Groups not in the list sort last, alphabetically.

Database connection

web/lib/db.ts resolves a pg pool from BENCH_DB_* env vars (host, port, name, user, password, SSL mode, CA bundle). Production connects as the read-only bench_read role over verify-full TLS against the RDS CA bundle in BENCH_DB_CA (Node's trust store does not include the Amazon RDS roots, so this is required). The pool is a single process-wide instance cached on globalThis with a 5-minute idle timeout — long enough to survive the keep-warm cron's ping gap so idle requests don't pay a fresh TLS+auth connect.

bench_read uses a static password rather than RDS IAM auth because the Vercel runtime has no AWS credentials to mint an IAM token, and RDS rds_iam membership disables password auth. The CI roles (migrator, bench_ingest) do use IAM tokens — see deploy-and-infra.md.

v3 — the Rust read model (context)

vortex-bench-server is the generation v4 replaced. It is worth understanding because v4 inherited its data shapes and its "precompute the hot path" philosophy. Full detail in ../../server/ARCHITECTURE.md.
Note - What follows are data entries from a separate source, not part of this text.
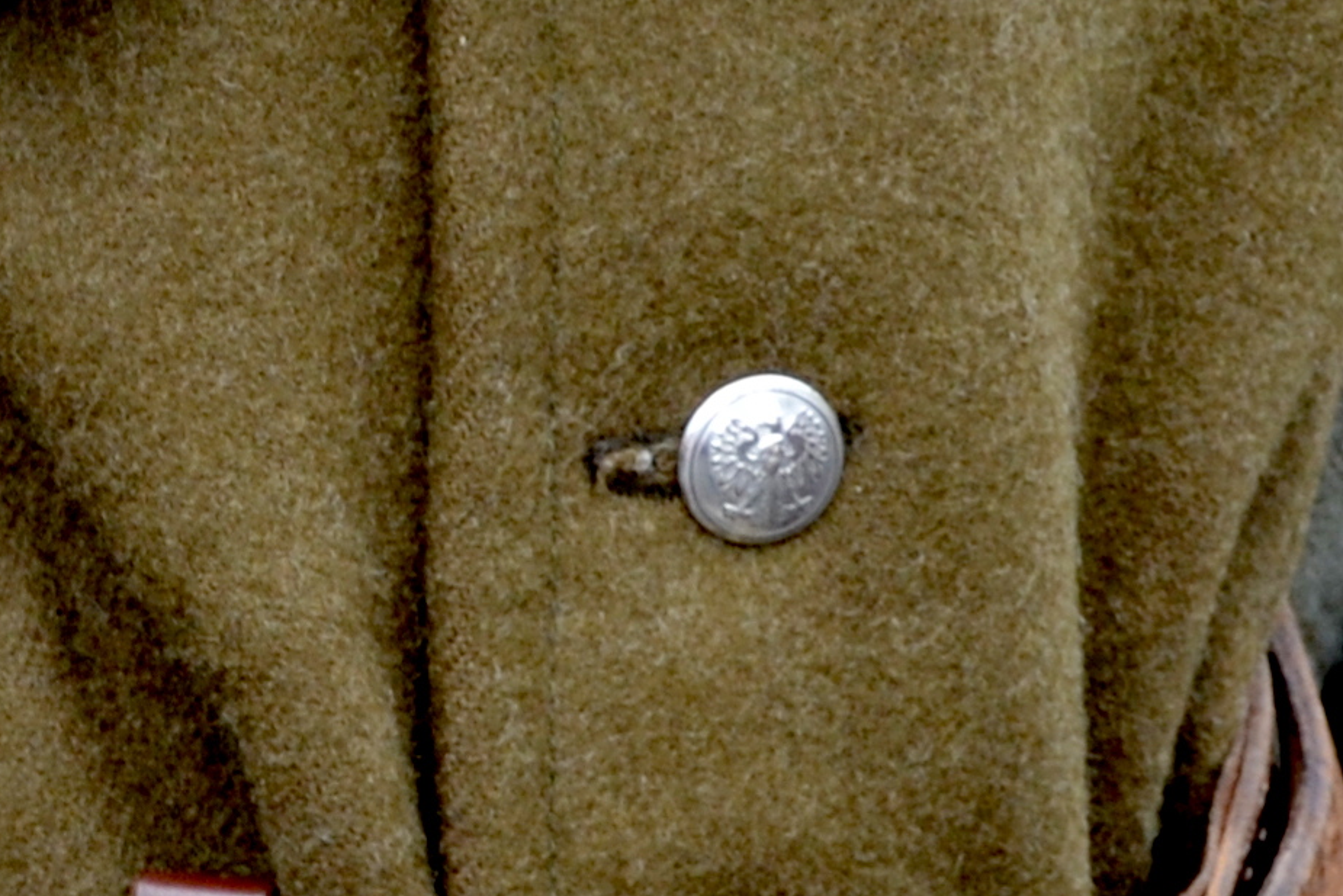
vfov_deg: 5.2
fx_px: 9756
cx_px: 71
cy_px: 1451
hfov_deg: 7.8
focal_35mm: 261
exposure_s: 1/60
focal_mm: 35
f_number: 5.6
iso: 320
  • Storage: a local DuckDB file. Ingest (POST /api/ingest) applies an envelope in one transaction, then schedules a background rebuild of an in-memory, immutable read generation.
  • Materialized hot path: at ingest time the server precomputes the JSON for the landing page, every group, and the latest-100 shards (8 charts each), each stored as identity/gzip/brotli bytes with an ETag. The landing page is then served as precomputed bytes — zero SQL, zero serialization, zero per-request compression. A handful of superseded generations are retained so in-flight page reloads can still resolve their versioned shard URLs.
  • Fallback: non-default ?n= windows run through a generation-versioned, single-flight query cache, bounded by a small read-concurrency semaphore.
  • Frontend: SSR (maud) + a single thin hydration script (server/static/chart-init.js) — no WASM, no SPA framework. The client lazy- loads shards, warms full history in the background, and does LTTB downsampling to ~500 visible points for the current viewport width (which the server can't know). Pan/zoom rebuild in place from the cached payload rather than refetching.
  • Admin: a separate loopback-only listener (enforced at startup) exposes read-only SQL and Vortex-format table snapshots, gated by a distinct bearer token from ingest.

v4 keeps the same wire shapes and the same default-window-is-hot instinct, but swaps the bespoke in-memory read model + EC2 host for Vercel's CDN + Next.js Data Cache + managed Postgres, so there is no server process to operate.